*Texto do exercício*:
Infelizmente, ficarão apenas de hoje até sábado. Quatro quilos? Não sei, se a Ana Letícia pedir muito, a gente pode piorar a comida… Filhos são assim: aposto que ela ficará satisfeita com o Penis Paralisator — pai, vai devagar, na tua idade… — e quererá seus papais comendo de forma equilibrada. Mas nós, que gostamos deles por serem divertidos e legais — não que ela não os ame pelo mesmo motivo — , pretendemos submergi-los em vinhos, massas, carnes e que tais. A vida é assim meio tola mesmo, né, Ana?

Há uns três meses, encontramos o Claudio aqui em Porto Alegre e posso garantir que contraí por ele uma paixão avassaladora — ainda que platônica, bem entendido. Conversamos como velhos amigos, dissemos coisa séria e muita bobagem e, quando soubemos do Congresso de Psiquiatria que ocorreria em outubro, o convite para que ficasse em nossa casa saiu-nos fácil. Ainda bem que ele aceitou nos incomodar. Era, exata e minuciosamente, o que desejávamos.

*Dados extraídos*:
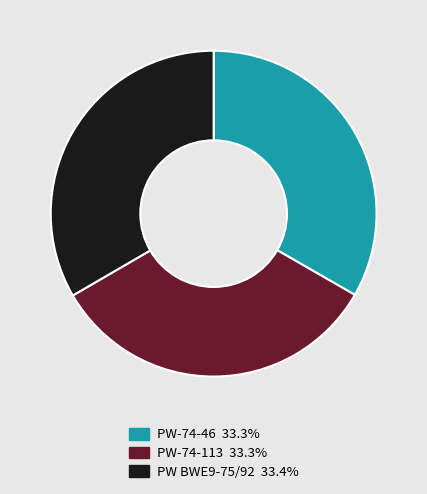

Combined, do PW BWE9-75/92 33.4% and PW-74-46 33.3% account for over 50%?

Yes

---

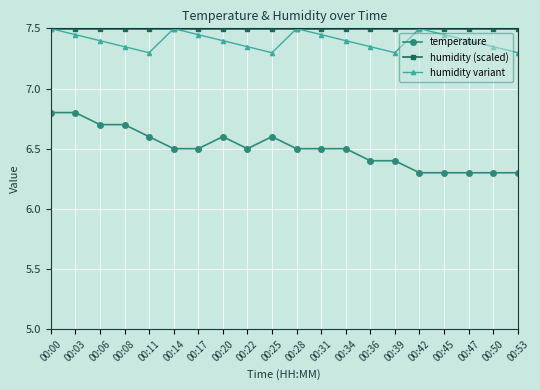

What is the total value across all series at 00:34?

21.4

*Enunciado da tarefa*:
Retome o texto sobre a visita do Claudio e dê continuidade a ele a partir da última frase apresentada.

*Resposta*:
Comentários do blog anterior:

Ramiro Conceição: Dois comentários: 1) Milton, gostei muito da cinética, da fluidez do texto. 2) Agora sobre esse tal utensílio, denominado de “Pênis Paralizator”, Doutor Cláudio, cuidado!; pois o senhor e a sua senhora talvez estejam adentrado na trama mágica da teia do terrível Periquito da Genitália Grande, sob um surto da “Síndrome de Milton”. Explicando melhor. Como sabemos, quando casais se visitam, sempre, em alguma ocasião, as mulheres ficam com as mulheres e os homens com os homens. Aí, Doutor Cláudio, mora o perigo! O terrível Periquito, em milhares de subterfúgios colorados, tentará atraí-lo para o utensílio da devassidão. Mas, caro Doutor, já será tarde. O senhor ainda tentará o derradeiro argumento: Pera aí: isso não é o “Pênis Paralizator”? Mas aquela voz sedenta e cavernosa, babando de prazer dirá: “Não, querido Cláudio, aqui é o lugar do “Pênis pra Alisador”. Querido Doutor, aí — nem Freud explica!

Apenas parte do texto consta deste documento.